Natural Language & AI: Dissecting the process of reading.
It has been a few years since I've seen the reports on how people read and more specifically how speed readers get so darn fast, but I recently got an email that demonstrated the concept rather well. Rather than explain the research study in plain words, it explained the research study in plain words! Only they weren't exactly plain. Each word consisted of the first and last letters completely in place, but the remainder were munged and out of place. Strangely enough you read the email without much thought as to the out of place characters. In fact the document is rather easy to read. As an example:
It has been a few yreas scine Iv'e seen the rortpes on how popele raed and mroe seifcpically how seped redares get so dran fsat, but I rlecenty got an eaiml taht darmtteonsed the cpeonct rtaher wlel. Rthear tahn elaipxn the rseearch sutdy in pailn wsdor, it elxpained the rseaerch sdtuy in pilan wsord! Olny tehy wrnee't eltxacy pnila. Ecah wrod ctsiseond of the frist and lsat lreetts cmpetolely in pacel, but the rienamder wree mngeud and out of pcela. Sengtraly eonugh you raed the eamil wtihout mcuh toughht as to the out of pclae ccehtarars. In fcat the deumocnt is rthaer esay to rade. As an eamxple:
Don't ask me for the program, since I don't find the process interesting enough to post readable code. What I will point out is that if, as humans, we really only use the first and last characters of the word initially, then there must be some other properties or features that help us quickly identify words. If we can find out what those are exactly, we can probably write better software. The people over at Google and Yahoo most likely have a nice jumpstart. Mathematically the first and last characters act as a reduction by allowing us to partition our list of words down into some number of groups:
26^2 = 676 possible combinations for the first and last characters.

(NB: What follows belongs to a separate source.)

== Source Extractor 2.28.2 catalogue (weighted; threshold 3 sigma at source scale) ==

470,000 words in the unabridged dictionary
As you can see, breaking down by first and last character doesn't buy us all that much in terms of reducing the problem set. Or does it? Humans don't really understand 470,000 words. Hell a bunch of those would seem pretty strange, even incorrect. We only use a few thousand really and so for the 676 possible combinations there are only a few words left by the time we are done parsing just the first and last characters. If we combine that with a relative word lengths maybe we don't even need the letters in the middle. There is probably more to the patterns, namely defining features of the character shapes, such as curvy, tall, short.

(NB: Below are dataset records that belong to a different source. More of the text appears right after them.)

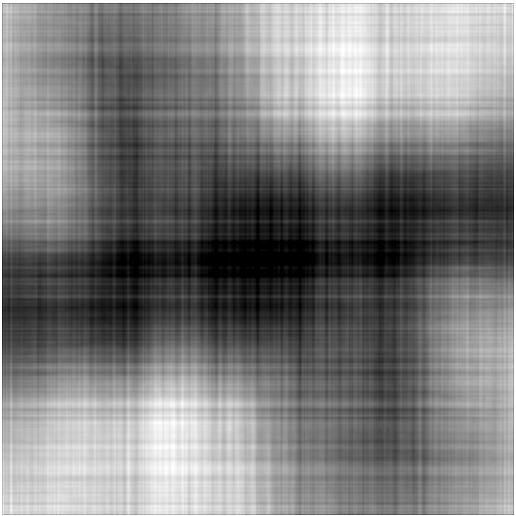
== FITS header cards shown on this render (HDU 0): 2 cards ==
NAXIS1  =                  512
NAXIS2  =                  512

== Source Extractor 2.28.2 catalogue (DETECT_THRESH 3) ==
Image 512 x 512 px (HDU 0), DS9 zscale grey, 1 PNG px = 1 image px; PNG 516 x 516 px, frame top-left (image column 1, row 512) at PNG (2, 3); no overlay
Background 0.621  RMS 0.071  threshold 0.213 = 3 sigma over >= 5 px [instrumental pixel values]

Why in the hell would I even bring this up? Well, I figured it played in with some of the other natural language posts like the telephone number to words algorithm. I'm also working on a neat little social game that involves a lot of dictionary processing to see how little virtual people pass around rumors. It is not very easy to allow a rumor to grow, shrink, be remembered, and/or affect its power on the various people of an area. I think understanding how we munge things mentally can help define some basic transforms, or perhaps I should call them compressions, that occur while people transfer and remember information. If you think of rumors as a fixed asset, only allowing a certain space for each person to store them, then only important properties will be stored. Other properties may remain, but be reduced. Each player may store a small dictionary and reduce words to look-ups. In the case of a redundant look-up the character has to guess based on context... Rumors .NET is low on my radar for now, but it isn't that much work. Its one of those games I go back to every now and then as I get the time and find it fun to play with the algorithms. If I get over the fact that the graphics suck I might give you all a glance.